Speaker : Prof. Jongnam Park
Affiliation : Department of Energy and Chemical Engineering, UNIST
Title : Synthesis of Nanoparticles in the Continuous Process, and their Surface Engineering for Energy and Biological Applications
Date : March 16, 2016
Location : Science building 604
Time : 5 pm
The idea to design the continuous process could be related to the development of new nanomaterials using microfluidic system. Firstly, we prepare the microfluidic device using MEMS technique and then investigate the kinetics of the synthetic reaction of nanomaterials in the microfluidic device. We’ve made great efforts to improve the reactor design to be available in high temperature and high pressure far from the normal condition. In the previous single-phase laminar flow, diffusion is the only means of mixing. As a result of the parabolic fluid-velocity profile, particles near the wall spend more time in the reactor than those in the center, resulting in broad residence time distributions (RTDs). We achieved the supercritical flow through the fabrication of high temp, and high pressure microfluidic reactor up to 450 °C, 200 bars by adopting the compression part. In the supercritical condition, the hexane solvent itself (liquid or supercritical) allows decreasing significantly the effect of RTD on the size distribution of the QDs because of its low viscosity, compared to squalane. Then, under its supercritical phase, high supersaturations can be obtained in hexane, providing high nucleation rate, which produce more nuclei and reduce the size distribution. Also, perfect mixing that cannot separate the liquid slug and gas zone brings material from the wall to the center of the channel, inducing the narrower size distributions. We also successfully extend the microfluidic work to the synthesis of other nanomaterials under high pressure.
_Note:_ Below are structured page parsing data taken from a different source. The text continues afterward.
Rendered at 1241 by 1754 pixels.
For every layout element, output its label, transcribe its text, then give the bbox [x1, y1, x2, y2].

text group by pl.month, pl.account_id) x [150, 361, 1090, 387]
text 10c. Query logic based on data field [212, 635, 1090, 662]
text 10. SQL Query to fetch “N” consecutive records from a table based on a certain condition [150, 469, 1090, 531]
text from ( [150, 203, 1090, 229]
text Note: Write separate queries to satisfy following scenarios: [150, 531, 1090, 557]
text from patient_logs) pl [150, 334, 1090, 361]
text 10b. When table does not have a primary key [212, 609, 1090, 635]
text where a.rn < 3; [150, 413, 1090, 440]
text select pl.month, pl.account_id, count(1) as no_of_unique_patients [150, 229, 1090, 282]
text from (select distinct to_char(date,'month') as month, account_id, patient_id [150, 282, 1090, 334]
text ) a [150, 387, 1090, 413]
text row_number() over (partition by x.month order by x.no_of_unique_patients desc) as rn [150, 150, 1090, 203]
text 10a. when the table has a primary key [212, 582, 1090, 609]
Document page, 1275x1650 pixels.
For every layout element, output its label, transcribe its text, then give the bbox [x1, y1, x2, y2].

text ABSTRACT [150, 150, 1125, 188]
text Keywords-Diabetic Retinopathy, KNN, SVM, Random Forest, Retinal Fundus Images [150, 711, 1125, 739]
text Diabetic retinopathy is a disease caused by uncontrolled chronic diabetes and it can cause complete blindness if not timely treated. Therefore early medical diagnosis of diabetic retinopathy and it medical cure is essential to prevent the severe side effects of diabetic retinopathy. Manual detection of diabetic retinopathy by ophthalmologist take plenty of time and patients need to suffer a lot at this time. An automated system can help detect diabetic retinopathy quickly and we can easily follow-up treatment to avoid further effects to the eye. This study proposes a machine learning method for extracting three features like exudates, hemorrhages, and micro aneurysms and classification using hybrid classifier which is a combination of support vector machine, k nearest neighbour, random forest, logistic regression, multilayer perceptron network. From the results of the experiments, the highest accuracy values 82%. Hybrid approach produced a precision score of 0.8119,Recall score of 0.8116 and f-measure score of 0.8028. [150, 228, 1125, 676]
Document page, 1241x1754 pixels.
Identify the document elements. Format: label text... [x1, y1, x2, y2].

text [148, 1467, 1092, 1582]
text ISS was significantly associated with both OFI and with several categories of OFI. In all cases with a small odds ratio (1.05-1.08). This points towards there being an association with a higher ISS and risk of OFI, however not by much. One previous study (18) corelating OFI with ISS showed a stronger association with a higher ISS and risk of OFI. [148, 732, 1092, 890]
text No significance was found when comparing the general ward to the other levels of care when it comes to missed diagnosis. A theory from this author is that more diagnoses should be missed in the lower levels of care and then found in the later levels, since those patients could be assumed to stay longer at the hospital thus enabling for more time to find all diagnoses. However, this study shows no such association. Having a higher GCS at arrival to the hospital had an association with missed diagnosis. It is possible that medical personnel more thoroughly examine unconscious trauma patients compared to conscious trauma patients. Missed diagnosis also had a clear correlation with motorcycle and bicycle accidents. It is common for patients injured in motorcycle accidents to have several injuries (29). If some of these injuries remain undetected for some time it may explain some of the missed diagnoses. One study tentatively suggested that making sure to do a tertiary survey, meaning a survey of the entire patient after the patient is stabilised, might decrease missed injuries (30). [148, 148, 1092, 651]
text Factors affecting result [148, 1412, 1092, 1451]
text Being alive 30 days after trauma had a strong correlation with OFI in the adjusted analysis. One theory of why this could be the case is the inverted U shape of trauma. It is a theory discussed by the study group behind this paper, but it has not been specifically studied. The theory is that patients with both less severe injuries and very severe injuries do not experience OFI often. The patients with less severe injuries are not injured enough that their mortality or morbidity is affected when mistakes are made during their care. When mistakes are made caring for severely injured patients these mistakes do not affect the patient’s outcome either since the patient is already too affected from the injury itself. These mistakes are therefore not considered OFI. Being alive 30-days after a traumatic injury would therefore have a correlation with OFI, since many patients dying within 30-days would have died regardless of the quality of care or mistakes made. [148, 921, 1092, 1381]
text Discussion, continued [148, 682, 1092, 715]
For the energy application of nanomaterials such as batteries and solar cells, based on the surface engineering of nanomaterials, we modified the surface properties of nanomaterals. We designed new lidands such as PEG polymer, and single organic molecules with the functional group. We also developed the ligand exchange method to apply new nanomaterials synthesized using microfluidic system for homogeneous dispersion, showing long-term stability in various conditions and good processability.